Your personal information
This may include your ability to disclose any personal information about yourself in your correspondence (i.e.—immigrant status, age, history of incarceration, sexual preferences, etc.). It is not unusual for mail to be screened by prisons and jails, so please keep your own safety in mind. You may use the SWOP-USA mail address to put on the return address and to have correspondence sent to you by email. That address is:
SWOPUSA- Behind Bars
Attn: YOUR NAME
340 S Lemon Ave
Walnut, CA 91789
This might include requests for funds or other forms of support. Penpals are not required to send funds. If you decide to send packages or funds to their commissary, be clear about the amounts and frequency you are commiting to, and reflect on how it might impact your penpal dynamic. You are NOT obligated to send money or books. Sadly - because of the nature of prison life - folks are disconnected from the rest of the world and often have very little support from the outside and they often have social challenges around boundaries.
Romantic or sexual letters
There might be some letters which feel flirtatious or sexual. Your safety and comfort are your own, so if you’re okay with sexy letters, keep writing them! If you aren’t, please respond respectfully and firmly to your penpal.
Ten Quick Tips
Things to include in your first letter...
How you found out about this person: “I learned about you through SWOP Behind Bars.”
Your Boundaries/Your Capacity: It’s 100% okay to only be able to write a one-time support letter, or write once/month. You don’t have to send the person you are writing books or add money to their commissary. But it’s super important to clarify this in your letter! Some ways to phrase this:
One-Time Letter “I’m at [event]. Just wanted to drop you a quick, cheerful note. You rock & I’m rooting for you!”
[For letter-exchange] “My financial capacity is really limited, but I’d love to [correspond with you & get to know you better / or clarify your $$ boundaries] “I don’t want to set unclear expectations, I’m fairly busy, but am definitely able to write on a monthly basis”
A bit about yourself! You’ll include more in a letter that is intended to be an ongoing pen-pal exchange, but even if you’re just sending a support letter, people like to know a bit about who the letter is coming from! Some things might be - age, job, an experience that connects you, a random fact, and/or one or two activities/hobbies.
PICTURES ARE APPRECIATED - the prisoners love to be able to “see” who they are writing to. No naked pictures or pornography. Prisoners LOVE to get picture postcards of your travels so don’t hesitate to send postcards from vacations or trips. Don’t forget to include the return address!
A personalized touch! You can add a doodle or a handwritten p.s. Why? Because everything in prison is standardised, typed, and institutional, and a personal touch means a ton!
Do not forward letters they send you to mail to other people.
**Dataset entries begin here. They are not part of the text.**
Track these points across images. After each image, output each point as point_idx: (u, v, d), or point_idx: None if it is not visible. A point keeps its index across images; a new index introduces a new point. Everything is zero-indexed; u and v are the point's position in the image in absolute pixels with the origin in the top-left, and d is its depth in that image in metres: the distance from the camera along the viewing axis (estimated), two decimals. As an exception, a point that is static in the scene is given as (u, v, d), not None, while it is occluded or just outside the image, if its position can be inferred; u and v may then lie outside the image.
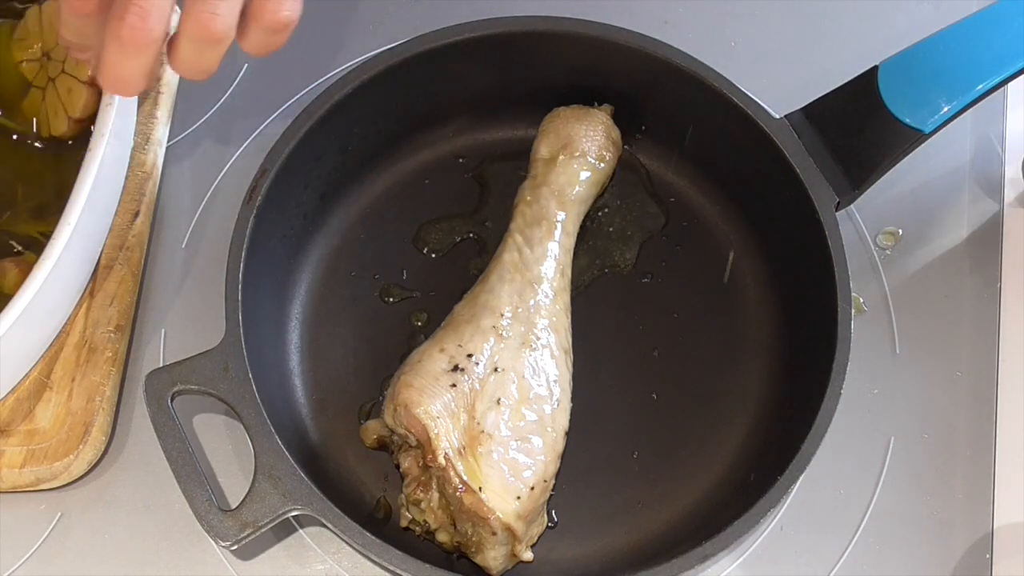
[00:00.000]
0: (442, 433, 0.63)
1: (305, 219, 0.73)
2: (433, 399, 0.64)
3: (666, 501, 0.69)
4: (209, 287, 0.75)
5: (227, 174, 0.78)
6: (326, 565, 0.68)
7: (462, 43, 0.71)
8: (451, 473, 0.63)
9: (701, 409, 0.71)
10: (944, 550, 0.69)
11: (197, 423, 0.71)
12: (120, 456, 0.71)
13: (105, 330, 0.71)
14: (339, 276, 0.74)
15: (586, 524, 0.69)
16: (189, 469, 0.63)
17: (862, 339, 0.70)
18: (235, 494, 0.69)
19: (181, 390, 0.65)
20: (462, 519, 0.64)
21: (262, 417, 0.64)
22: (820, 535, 0.69)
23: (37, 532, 0.69)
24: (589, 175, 0.73)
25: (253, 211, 0.67)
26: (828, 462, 0.69)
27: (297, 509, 0.62)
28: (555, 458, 0.66)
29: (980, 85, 0.67)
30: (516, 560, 0.65)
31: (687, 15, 0.83)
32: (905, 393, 0.73)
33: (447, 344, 0.67)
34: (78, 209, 0.64)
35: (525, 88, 0.75)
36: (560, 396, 0.67)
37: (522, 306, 0.68)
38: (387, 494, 0.69)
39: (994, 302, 0.75)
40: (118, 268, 0.73)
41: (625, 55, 0.72)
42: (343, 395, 0.71)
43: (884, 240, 0.77)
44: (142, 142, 0.76)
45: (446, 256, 0.75)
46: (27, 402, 0.69)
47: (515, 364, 0.66)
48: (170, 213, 0.77)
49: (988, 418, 0.72)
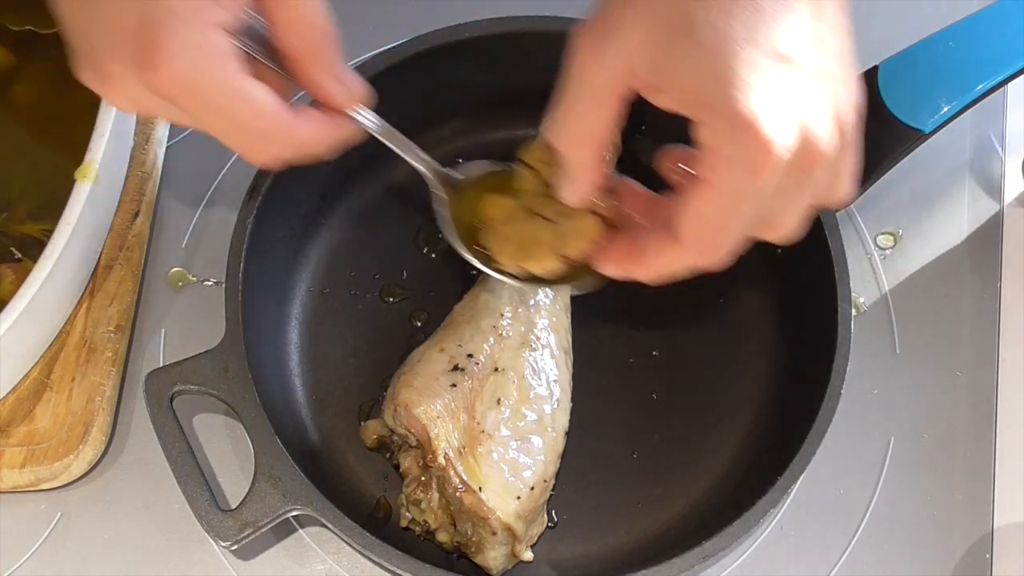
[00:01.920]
0: (442, 433, 0.63)
1: (305, 219, 0.73)
2: (433, 399, 0.64)
3: (666, 501, 0.69)
4: (209, 287, 0.75)
5: (227, 174, 0.78)
6: (326, 565, 0.68)
7: (462, 43, 0.71)
8: (451, 473, 0.63)
9: (701, 409, 0.71)
10: (944, 550, 0.69)
11: (197, 423, 0.71)
12: (120, 456, 0.71)
13: (105, 330, 0.71)
14: (339, 276, 0.74)
15: (586, 524, 0.69)
16: (189, 469, 0.63)
17: (862, 339, 0.70)
18: (235, 494, 0.69)
19: (181, 390, 0.65)
20: (462, 519, 0.64)
21: (262, 417, 0.64)
22: (820, 535, 0.69)
23: (37, 532, 0.69)
24: (589, 175, 0.73)
25: (253, 211, 0.67)
26: (828, 462, 0.69)
27: (297, 509, 0.62)
28: (555, 458, 0.66)
29: (980, 85, 0.67)
30: (516, 560, 0.65)
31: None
32: (905, 393, 0.73)
33: (447, 344, 0.67)
34: (78, 209, 0.64)
35: (525, 88, 0.75)
36: (560, 396, 0.67)
37: (522, 306, 0.68)
38: (387, 494, 0.69)
39: (994, 302, 0.75)
40: (118, 268, 0.73)
41: (625, 55, 0.72)
42: (343, 395, 0.71)
43: (884, 240, 0.77)
44: (142, 142, 0.76)
45: (446, 256, 0.75)
46: (27, 402, 0.69)
47: (515, 364, 0.66)
48: (170, 213, 0.77)
49: (988, 418, 0.72)
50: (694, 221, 0.52)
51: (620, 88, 0.52)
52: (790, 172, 0.50)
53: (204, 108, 0.52)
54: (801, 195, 0.53)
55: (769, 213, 0.53)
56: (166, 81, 0.50)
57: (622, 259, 0.58)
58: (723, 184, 0.51)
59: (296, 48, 0.54)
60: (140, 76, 0.50)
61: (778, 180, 0.50)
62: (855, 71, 0.53)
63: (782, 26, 0.49)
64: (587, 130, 0.54)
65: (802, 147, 0.50)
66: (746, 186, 0.50)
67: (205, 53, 0.50)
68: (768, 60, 0.49)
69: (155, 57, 0.49)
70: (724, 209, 0.51)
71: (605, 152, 0.56)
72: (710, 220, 0.52)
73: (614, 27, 0.51)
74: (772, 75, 0.49)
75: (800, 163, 0.50)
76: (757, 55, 0.49)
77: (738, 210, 0.51)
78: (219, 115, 0.52)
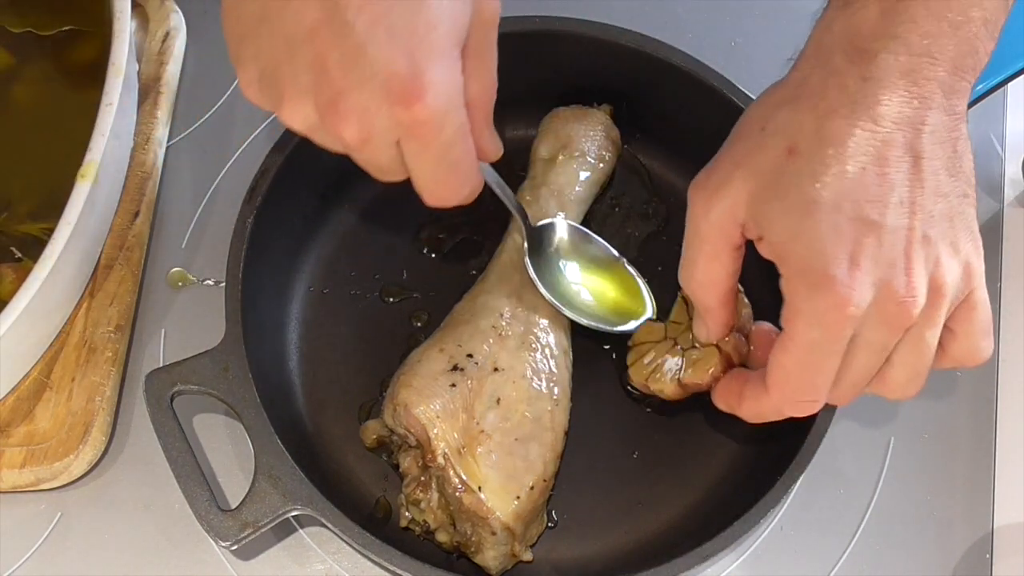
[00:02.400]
0: (441, 433, 0.63)
1: (305, 219, 0.73)
2: (432, 399, 0.64)
3: (666, 501, 0.69)
4: (209, 287, 0.75)
5: (227, 174, 0.78)
6: (326, 565, 0.68)
7: (462, 43, 0.71)
8: (450, 473, 0.63)
9: (701, 409, 0.71)
10: (944, 550, 0.69)
11: (197, 423, 0.71)
12: (120, 456, 0.71)
13: (105, 330, 0.71)
14: (339, 276, 0.74)
15: (586, 524, 0.69)
16: (189, 469, 0.63)
17: (862, 339, 0.70)
18: (235, 494, 0.69)
19: (181, 390, 0.65)
20: (462, 519, 0.64)
21: (262, 417, 0.64)
22: (820, 535, 0.69)
23: (37, 532, 0.69)
24: (589, 175, 0.73)
25: (253, 211, 0.67)
26: (828, 462, 0.69)
27: (297, 509, 0.62)
28: (555, 458, 0.66)
29: (980, 85, 0.67)
30: (516, 560, 0.65)
31: (687, 15, 0.83)
32: (905, 393, 0.73)
33: (447, 344, 0.67)
34: (78, 209, 0.64)
35: (525, 88, 0.75)
36: (560, 396, 0.67)
37: (522, 306, 0.68)
38: (387, 494, 0.69)
39: (994, 302, 0.75)
40: (118, 268, 0.73)
41: (625, 55, 0.72)
42: (343, 395, 0.71)
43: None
44: (142, 142, 0.76)
45: (446, 256, 0.75)
46: (27, 402, 0.69)
47: (515, 364, 0.66)
48: (170, 213, 0.77)
49: (988, 418, 0.72)
50: (778, 372, 0.56)
51: (732, 240, 0.56)
52: (876, 328, 0.53)
53: (433, 147, 0.53)
54: (906, 352, 0.54)
55: (871, 369, 0.55)
56: (419, 118, 0.51)
57: (728, 397, 0.62)
58: (799, 337, 0.54)
59: (478, 94, 0.55)
60: (391, 107, 0.50)
61: (863, 336, 0.53)
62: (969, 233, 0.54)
63: (871, 193, 0.51)
64: (708, 279, 0.59)
65: (883, 305, 0.52)
66: (821, 340, 0.53)
67: (459, 93, 0.52)
68: (851, 226, 0.51)
69: (415, 92, 0.50)
70: (803, 363, 0.54)
71: (730, 297, 0.60)
72: (791, 371, 0.55)
73: (721, 185, 0.55)
74: (852, 238, 0.51)
75: (884, 319, 0.52)
76: (839, 220, 0.51)
77: (818, 363, 0.54)
78: (444, 153, 0.53)
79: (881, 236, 0.51)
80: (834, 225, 0.51)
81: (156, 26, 0.81)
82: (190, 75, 0.81)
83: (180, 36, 0.81)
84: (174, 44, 0.80)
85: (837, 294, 0.51)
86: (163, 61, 0.79)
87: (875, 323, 0.52)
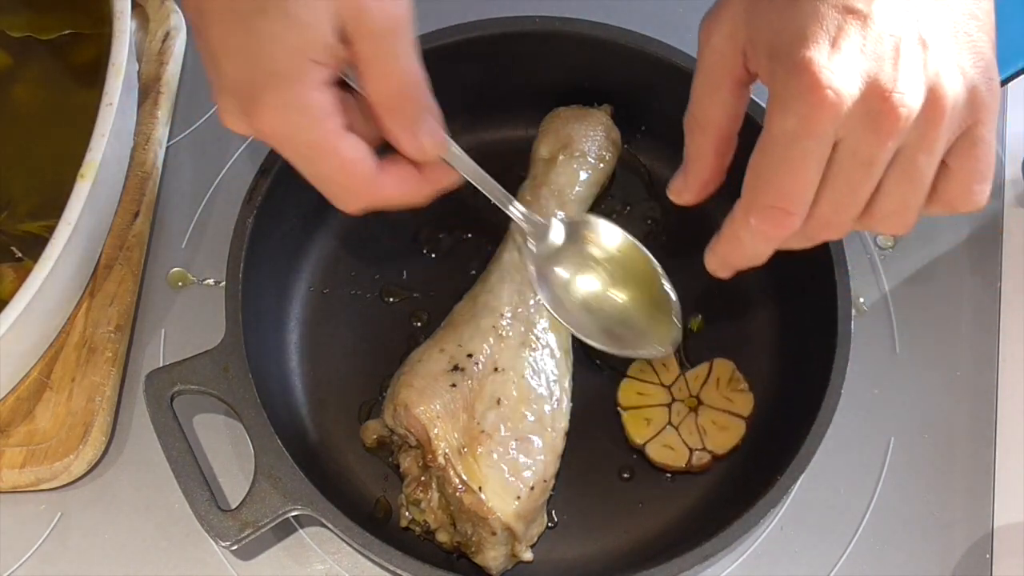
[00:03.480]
0: (441, 433, 0.63)
1: (305, 219, 0.73)
2: (433, 399, 0.64)
3: (666, 501, 0.69)
4: (209, 287, 0.75)
5: (227, 174, 0.78)
6: (326, 565, 0.68)
7: (462, 43, 0.71)
8: (451, 473, 0.63)
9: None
10: (944, 550, 0.69)
11: (197, 423, 0.71)
12: (120, 456, 0.71)
13: (105, 330, 0.71)
14: (339, 276, 0.74)
15: (586, 524, 0.69)
16: (189, 469, 0.63)
17: (862, 339, 0.70)
18: (235, 494, 0.69)
19: (181, 390, 0.65)
20: (462, 519, 0.64)
21: (262, 417, 0.64)
22: (820, 535, 0.69)
23: (37, 532, 0.69)
24: (589, 175, 0.73)
25: (253, 211, 0.67)
26: (828, 462, 0.69)
27: (297, 509, 0.62)
28: (555, 458, 0.66)
29: (980, 85, 0.67)
30: (516, 560, 0.65)
31: (687, 15, 0.83)
32: (905, 393, 0.73)
33: (447, 344, 0.67)
34: (78, 209, 0.64)
35: (525, 88, 0.75)
36: (560, 396, 0.67)
37: (522, 306, 0.68)
38: (387, 494, 0.69)
39: (994, 302, 0.75)
40: (118, 268, 0.73)
41: (625, 55, 0.72)
42: (343, 395, 0.71)
43: (884, 240, 0.77)
44: (142, 142, 0.76)
45: (446, 256, 0.75)
46: (27, 402, 0.69)
47: (515, 364, 0.66)
48: (170, 213, 0.77)
49: (988, 418, 0.72)
50: (750, 173, 0.52)
51: (734, 71, 0.54)
52: (861, 133, 0.49)
53: (296, 160, 0.57)
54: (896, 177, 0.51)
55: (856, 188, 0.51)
56: (264, 134, 0.55)
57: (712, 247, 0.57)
58: (775, 128, 0.50)
59: (376, 102, 0.56)
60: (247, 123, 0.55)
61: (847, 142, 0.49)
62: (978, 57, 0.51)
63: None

Especially to other people in prison. THIS IS ILLEGAL. This could get your mail denied permanently and could cause your pen pal to get punished and could even result in additional charges against them and against you.
They may ask you to get pictures from their facebook pages and print them out and send them to them. This is fine. Just be sure the pictures are of them or their family members. They may use pictures of themselves to send to other pen pals.
They may ask you to contact loved ones that are not in prison. Use your own discretion when doing this.
PLEASE DO NOT SEND POLAROID PICTURES
*DO NOT offer someone a job in something that is criminalized or offer to let someone use your space, rent your space, help someone create a website, learn how to advertise, work with someone, or learn how to engage in sex work or find or sell drugs.
DON'T give specific advice about where to work/how to work/how to evade law enforcement/how to make (more)money doing something illegal.
DON'T forward letters they send to you to send to other people.